While he was mayor, Womack continued to serve in the National Guard. He retired in 2009 with the rank of colonel after more than 30 years of military service. During those 30 years, he was deployed once.

Womack commanded the first National Guard infantry battalion sent overseas following the terrorist attacks on Sept. 11, 2001.

“A National Guard battalion hadn’t been mobilized in decades for overseas service, so it was unheard of in contemporary thinking,” Womack said. “[My commander] said, ‘Steve, I’m going to send your unit to Egypt,’ and it came over me — I don’t mind telling you — I don’t know that I was prepared for that.”

Womack’s battalion, whom he called “the gunslingers,” deployed to Sinai, Egypt, to take over peacekeeping duties in January 2002 so the regular Army units could be freed for action elsewhere. The unit successfully returned unharmed six months later.
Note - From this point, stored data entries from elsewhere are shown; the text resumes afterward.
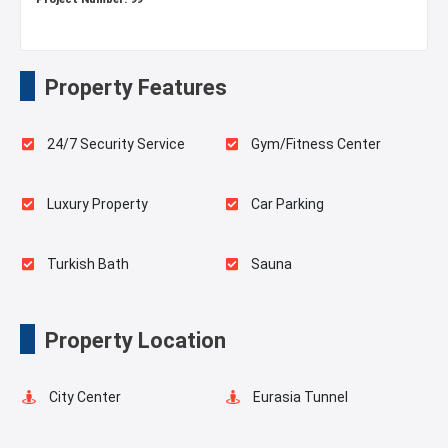
Property Features
24/7 Security Service
Gym/Fitness Center
Luxury Property
Car Parking
Turkish Bath
Sauna
Playgrounds for Kids
Landscape
Property Location
Balcony
Shell and Core
City Center
Eurasia Tunnel
Shopping Stores
Ready to move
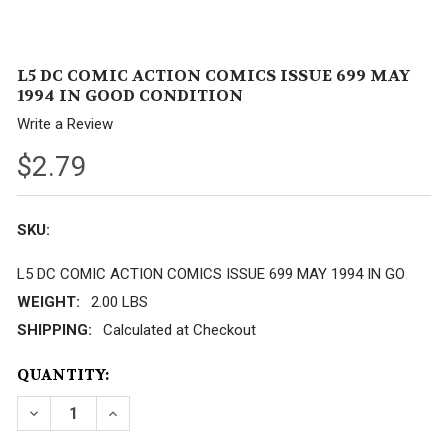
L5 DC COMIC ACTION COMICS ISSUE 699 MAY
1994 IN GOOD CONDITION
Write a Review
$2.79
SKU:
L5 DC COMIC ACTION COMICS ISSUE 699 MAY 1994 IN GO
WEIGHT:
2.00 LBS
SHIPPING:
Calculated at Checkout
CURRENT
QUANTITY:
STOCK:
DECREASE QUANTITY OF L5 DC COMIC ACTION COMI
INCREASE QUANTITY OF L5 DC COMIC ACT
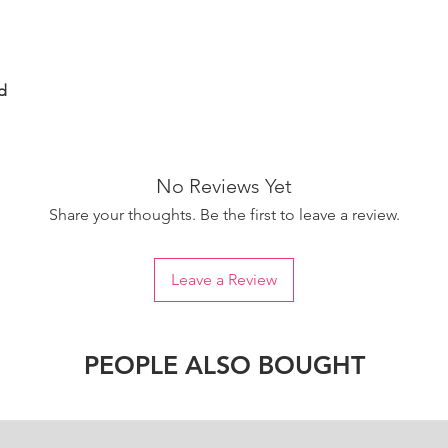
d
No Reviews Yet
Share your thoughts. Be the first to leave a review.
Leave a Review
PEOPLE ALSO BOUGHT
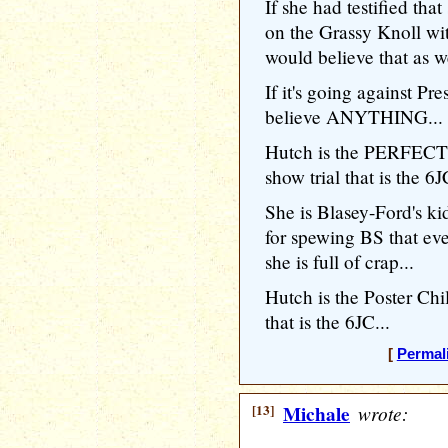
If she had testified th
on the Grassy Knoll wit
would believe that as we
If it's going against Pr
believe ANYTHING...
Hutch is the PERFECT r
show trial that is the 6J
She is Blasey-Ford's ki
for spewing BS that 
she is full of crap...
Hutch is the Poster Chi
that is the 6JC...
[
Permal
[13]
Michale
wrote:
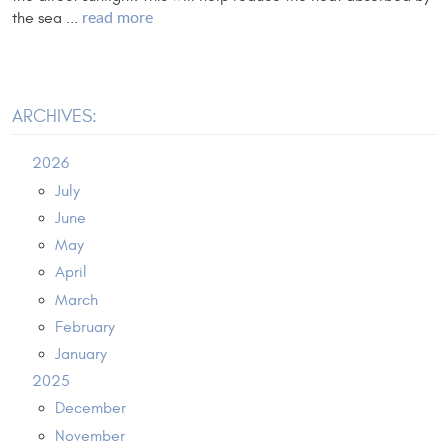
the sea ...
read more
ARCHIVES:
2026
July
June
May
April
March
February
January
2025
December
November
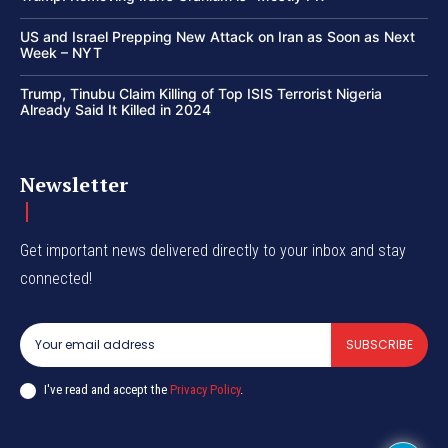
US and Israel Prepping New Attack on Iran as Soon as Next
Week – NYT
Trump, Tinubu Claim Killing of Top ISIS Terrorist Nigeria
Already Said It Killed in 2024
Newsletter
Get important news delivered directly to your inbox and stay
connected!
SUBSCRIBE
I've read and accept the
Privacy Policy
.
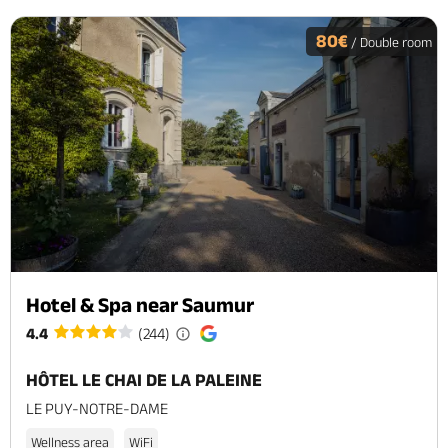
80€
/ Double room
Hotel & Spa near Saumur
4.4
(244)
HÔTEL LE CHAI DE LA PALEINE
LE PUY-NOTRE-DAME
Wellness area
WiFi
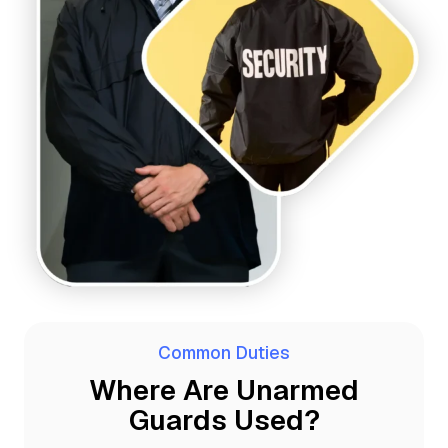
Common Duties
Where Are Unarmed
Guards Used?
“The National Guard is now doing that same mission 10 years later, so we were the first and it’s been in the National Guard’s hands ever since,” Womack said. “We taught them something about the Guard that the active [military] component needed to know. The performance of the gunslingers in 2002 convinced a big Army that the National Guard can handle its work. I think the Guard has acquitted itself very nicely over time and is now a major part of our operational force, so I take a lot of pride in that.”

Sunday was the 10th anniversary of the Sept. 11 attacks. Womack said that thinking back on those events reminded him that “freedom isn’t free.”

“Sometimes the tragic circumstances, the hardship and the pain get lost over time — but it will never be lost on me. It was personal to me, not because I lost anyone I knew in the events, but in the aftermath and in the War on Terror … I’ve lost several of my friends,” Womack said, referring to five of his soldiers who were later sent to Iraq and killed.

“So it’s a personal thing with me and it stings even today and probably will for the rest of my life,” he said. “But it also gives us, as Lincoln said about Gettysburg, ‘a new birth of freedom,’ that America can regenerate itself.”